At 96 weeks, in treatment-experienced subjects receiving raltegravir 400 mg twice daily, Grade 2 or higher laboratory abnormalities that represent a worsening Grade from baseline of AST, ALT or total bilirubin occurred in 29%, 34% and 13%, respectively, of co-infected subjects treated with raltegravir as compared to 11%, 10% and 9% of all other subjects treated with raltegravir. At 240 weeks, in treatment-naïve subjects receiving raltegravir 400 mg twice daily, Grade 2 or higher laboratory abnormalities that represent a worsening Grade from baseline of AST, ALT or total bilirubin occurred in 22%, 44% and 17%, respectively, of co-infected subjects treated with raltegravir as compared to 13%, 13% and 5% of all other subjects treated with raltegravir.
At 96 weeks, in treatment-naïve subjects receiving ISENTRESS HD 1200 mg (2 x 600 mg) once daily, Grade 2 or higher laboratory abnormalities that represent a worsening Grade from baseline of AST, ALT or total bilirubin occurred in 27%, 40% and 13%, respectively, of co-infected subjects treated with ISENTRESS HD 1200 mg once daily as compared to 7%, 5% and 3% of all other subjects treated with ISENTRESS HD 1200 mg once daily.
Pediatrics
2 to 18 Years of Age
Raltegravir has been studied in 126 antiretroviral treatment-experienced HIV-1 infected children and adolescents 2 to 18 years of age, in combination with other antiretroviral agents in IMPAACT P1066
[see
Use in Specific Populations (8.4)and
Clinical Studies (14.4)]
. Of the 126 patients, 96 received the recommended dose of raltegravir.
In these 96 children and adolescents, frequency, type and severity of drug related adverse reactions through Week 24 were comparable to those observed in adults.
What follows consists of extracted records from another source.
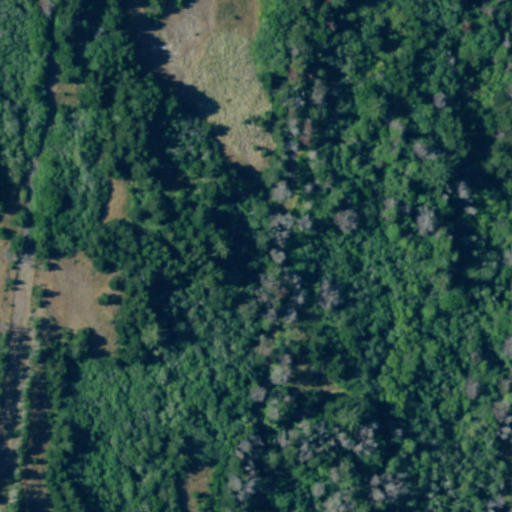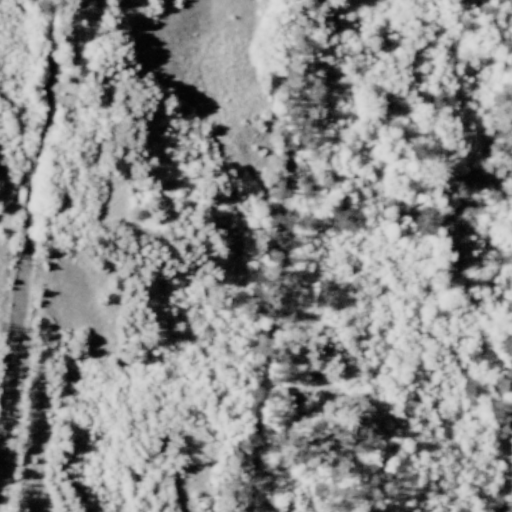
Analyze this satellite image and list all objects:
road: (31, 244)
road: (284, 256)
road: (509, 492)
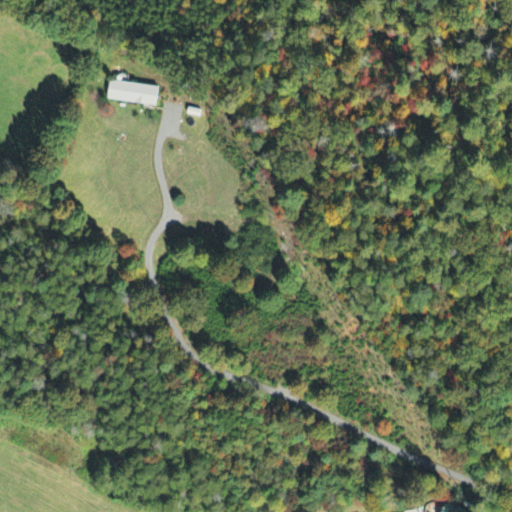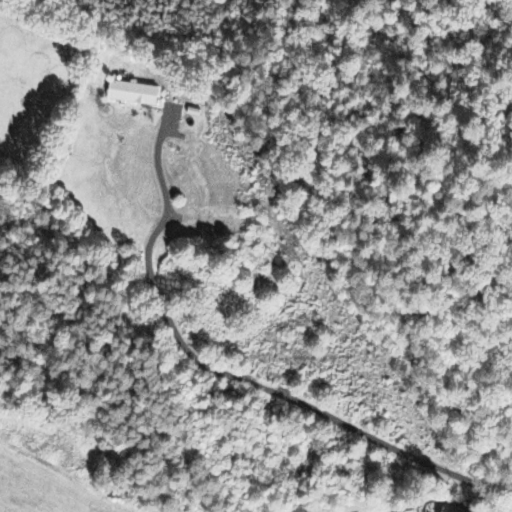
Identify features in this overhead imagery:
building: (134, 95)
road: (276, 393)
building: (451, 509)
building: (447, 511)
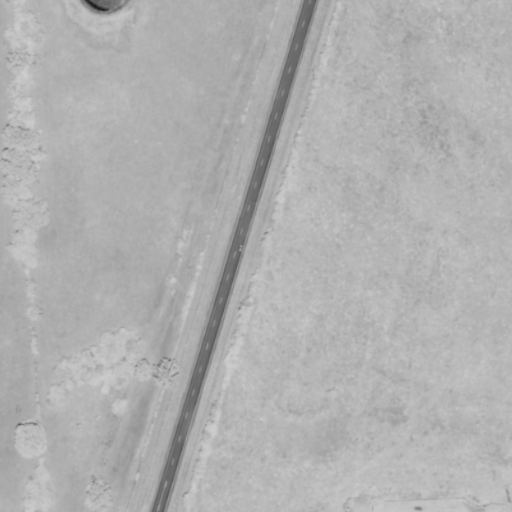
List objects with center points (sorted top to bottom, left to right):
road: (234, 256)
power tower: (506, 499)
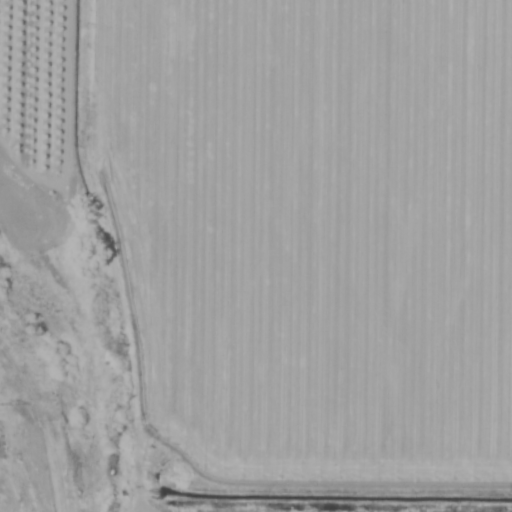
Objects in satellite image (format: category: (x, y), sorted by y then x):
crop: (294, 221)
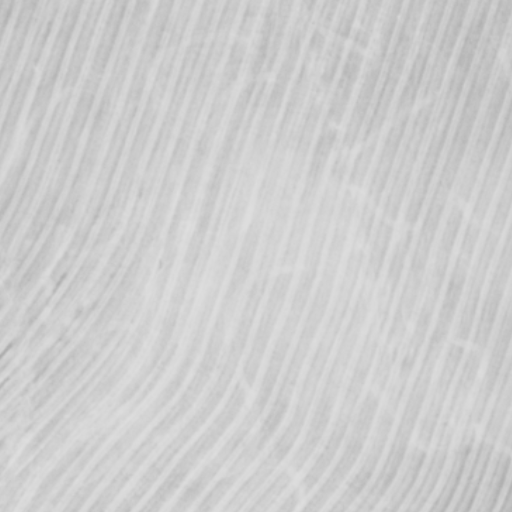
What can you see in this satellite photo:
crop: (256, 256)
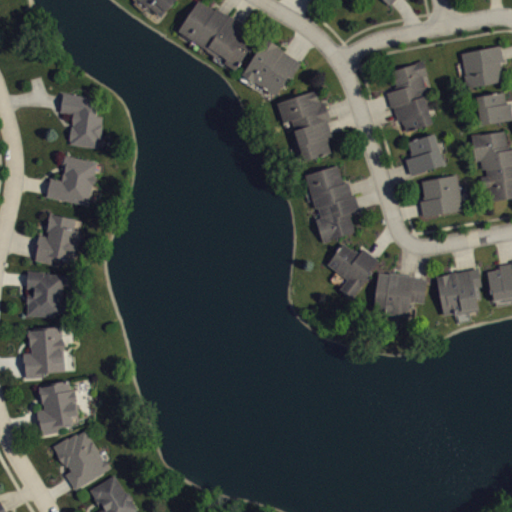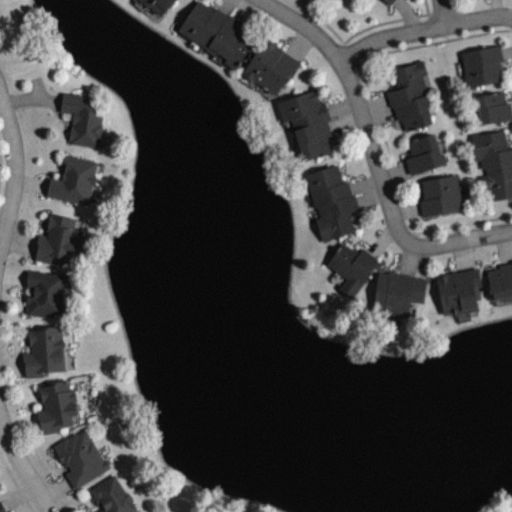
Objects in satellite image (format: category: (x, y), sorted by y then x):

One patient experienced drug related clinical adverse reactions of Grade 3 psychomotor hyperactivity, abnormal behavior and insomnia; one patient experienced a Grade 2 serious drug related allergic rash.
One patient experienced drug related laboratory abnormalities, Grade 4 AST and Grade 3 ALT, which were considered serious.
4 Weeks to Less than 2 Years of Age
Raltegravir has also been studied in 26 HIV-1 infected infants and toddlers 4 weeks to less than 2 years of age, in combination with other antiretroviral agents in IMPAACT P1066
[see
Use in Specific Populations (8.4) and
Clinical Studies (14.4)]
.
In these 26 infants and toddlers, the frequency, type and severity of drug-related adverse reactions through Week 48 were comparable to those observed in adults.
One patient experienced a Grade 3 serious drug-related allergic rash that resulted in treatment discontinuation.
HIV-1 Exposed Neonates
Forty-two neonates were treated with raltegravir for up to 6 weeks from birth, and followed for a total of 24 weeks in IMPAACT P1110
[see
Use in Specific Populations (8.4)]
. There were no drug-related clinical adverse reactions and three drug-related laboratory adverse reactions (one case of transient Grade 4 neutropenia in a subject receiving zidovudine-containing regimen for prevention of mother to child transmission (PMTCT), and two bilirubin elevations (one each, Grade 1 and Grade 2) considered non-serious and not requiring specific therapy). The safety profile in neonates was generally similar to that observed in older patients treated with raltegravir. No clinically meaningful differences in the adverse event profile of neonates were observed when compared to adults.